+++ Source text

Ruth Sawe And 11 Others v Kenya Railways Corporation [2014] KEHC 7066 (KLR) | Extension Of Time | Esheria

Ruth Sawe And 11 Others v Kenya Railways Corporation [2014] KEHC 7066 (KLR)

Full Case Text

REPUBLIC OF KENYA

IN THE HIGH COURT OF KENYA AT ELDORET

MISC. APPL.  NO.  113 OF  2010

RUTH  SAWE AND 11 OTHERS.................................APPLICANTS

=VERSUS=

KENYA RAILWAYS CORPORATION...............RESPONDENT

RULING

The application before me is for leave to appeal out of time.  The applicant also seeks an  order of stay of execution or  of enforcement of the Judgment and the Decree issued by the trial court.

The applicant  seeks leave to appeal against the Ruling that was delivered on 11th  April, 2013.

According  to the applicant, she  and  the “11 others”  were aggrieved by the order granted on 11th April, 2013.  They therefore wished to challenge the said order.

Although the applicant appreciates that there has been some delay in bringing the application, she believes that the application was made in a timely manner.  Any such delay as was there, was attributed to the inadvertence on the part of the advocate who was representing the applicant at the time when the Ruling in issue was delivered.

The affidavit in support of the application was sworn by DANIEL LAWRENCE WERE, the  learned advocate for the applicant.

He  has deponed that his client  felt aggrieved because the learned trial magistrate determined the substantive suit, at an interlocutory stage of the case.  He ordered the applicant to vacate the suit premises within three (3) months, from  11th April, 2013.

Thereafter, because the applicant felt aggrieved, their lawyer sought a review of the Ruling.  The  trial court dismissed the application for review on 12th July 2013.

Shortly after the Court declined to review its orders, the applicant decided to change her lawyers.  However, the said lawyers could not  challenge the ruling dated 11th April, 2013, through an appeal, because the time allowed for lodging an appeal had lapsed.

It is because of  that reason that the applicant has now come before this court,  seeking leave to appeal out of time.

++++++
+++ Raw data

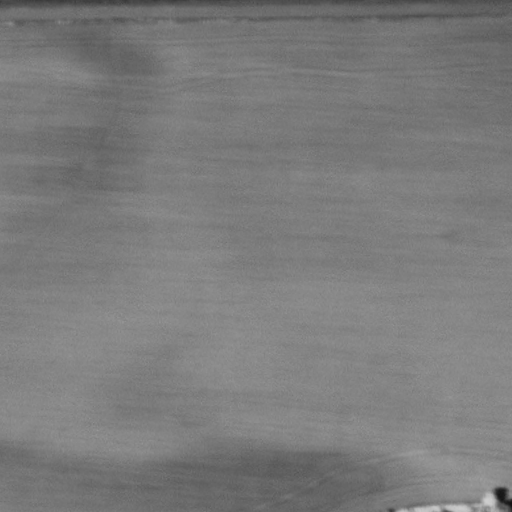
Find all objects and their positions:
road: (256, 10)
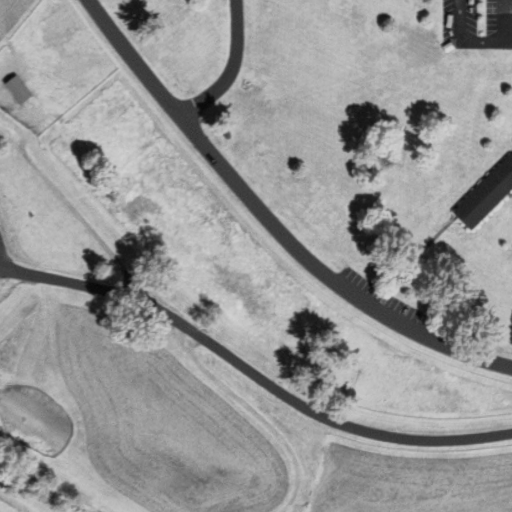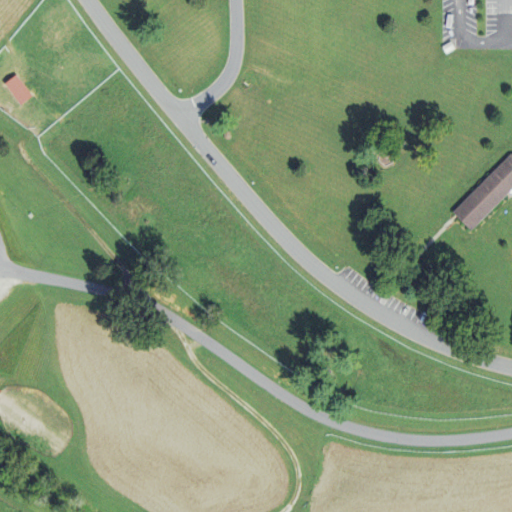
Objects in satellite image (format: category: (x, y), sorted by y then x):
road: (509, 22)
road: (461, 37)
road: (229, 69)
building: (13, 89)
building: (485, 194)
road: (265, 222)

++++++
+++ Raw data

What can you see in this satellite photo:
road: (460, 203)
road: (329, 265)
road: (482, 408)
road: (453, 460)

++++++
+++ Raw data

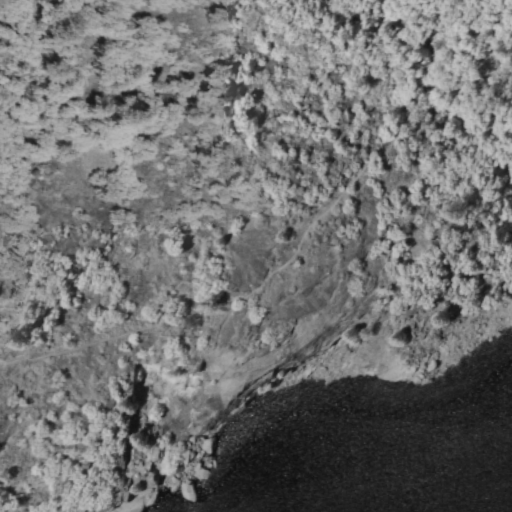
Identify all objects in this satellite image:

++++++

From the Kenya Railways ruling, copy out word for word everything from "Although the applicant" down to "from  11th April, 2013.".

Although the applicant appreciates that there has been some delay in bringing the application, she believes that the application was made in a timely manner.  Any such delay as was there, was attributed to the inadvertence on the part of the advocate who was representing the applicant at the time when the Ruling in issue was delivered.

The affidavit in support of the application was sworn by DANIEL LAWRENCE WERE, the  learned advocate for the applicant.

He  has deponed that his client  felt aggrieved because the learned trial magistrate determined the substantive suit, at an interlocutory stage of the case.  He ordered the applicant to vacate the suit premises within three (3) months, from  11th April, 2013.